042010pickle.jpg Now that Bloomberg's salt-reduction initiative is rolling, the FDA will soon introduce a salt attack of their own. Though it hasn't been formally announced, the Washington Post reports that the FDA is planning a 10-year initiative that would eventually lead to a legal limit on the amount of salt allowed in processed food. One source said, "This is not rolling off a log. We're talking about a comprehensive phase-down of a widely used ingredient. We're talking about embedded tastes in a whole generation of people."

The program would require the FDA to analyze thousands of products and then work with the manufacturers to reduce the salt input slowly enough so consumers didn't taste the difference. Currently, manufacturers are allowed to use as much salt as they want because it's "generally recognized as safe" under federal standards. Well, that was before studies showed that most Americans consume twice the daily recommended amount of salt a day. (Just one Katz's pastrami sandwich!) Recent studies have shown that cutting salt intake by three grams a day could prevent hundreds of heart attacks and strokes. Cheryl Anderson, an epidemiologist at the Johns Hopkins Bloomberg School of Public Health, said "We can't just rely on the individual to do something." Surely not. They would probably just pull a Sliwa.

[Records contained in a dataset]
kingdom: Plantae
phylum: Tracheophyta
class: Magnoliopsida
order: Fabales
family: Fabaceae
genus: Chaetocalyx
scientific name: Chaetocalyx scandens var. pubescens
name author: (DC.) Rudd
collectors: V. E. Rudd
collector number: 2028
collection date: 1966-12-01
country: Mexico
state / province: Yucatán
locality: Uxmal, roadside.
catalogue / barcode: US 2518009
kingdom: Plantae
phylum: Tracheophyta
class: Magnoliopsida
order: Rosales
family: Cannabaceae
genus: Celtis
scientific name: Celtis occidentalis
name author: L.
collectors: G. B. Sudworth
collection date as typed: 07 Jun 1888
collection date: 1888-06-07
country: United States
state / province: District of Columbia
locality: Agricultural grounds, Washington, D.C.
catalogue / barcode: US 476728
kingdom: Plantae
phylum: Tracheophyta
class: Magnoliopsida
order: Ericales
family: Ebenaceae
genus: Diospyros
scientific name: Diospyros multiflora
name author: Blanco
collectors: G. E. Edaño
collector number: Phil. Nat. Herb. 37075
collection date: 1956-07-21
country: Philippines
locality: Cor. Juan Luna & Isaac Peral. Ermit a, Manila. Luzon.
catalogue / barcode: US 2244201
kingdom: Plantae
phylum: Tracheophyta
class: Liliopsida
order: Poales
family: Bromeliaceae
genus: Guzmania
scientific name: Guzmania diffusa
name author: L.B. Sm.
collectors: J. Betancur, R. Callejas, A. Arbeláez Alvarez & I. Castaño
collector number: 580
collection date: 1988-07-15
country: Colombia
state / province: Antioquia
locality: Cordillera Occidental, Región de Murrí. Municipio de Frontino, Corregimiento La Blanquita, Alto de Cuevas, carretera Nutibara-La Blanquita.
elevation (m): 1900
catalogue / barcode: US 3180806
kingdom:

→ **Task list**
1. What length of time does the salt article give for the FDA's planned initiative?
2. Write out the passage of the salt article starting at "The program would" and ending at "pull a Sliwa.".

→ **Task responses**
1. The FDA is planning a 10-year initiative.

2.
The program would require the FDA to analyze thousands of products and then work with the manufacturers to reduce the salt input slowly enough so consumers didn't taste the difference. Currently, manufacturers are allowed to use as much salt as they want because it's "generally recognized as safe" under federal standards. Well, that was before studies showed that most Americans consume twice the daily recommended amount of salt a day. (Just one Katz's pastrami sandwich!) Recent studies have shown that cutting salt intake by three grams a day could prevent hundreds of heart attacks and strokes. Cheryl Anderson, an epidemiologist at the Johns Hopkins Bloomberg School of Public Health, said "We can't just rely on the individual to do something." Surely not. They would probably just pull a Sliwa.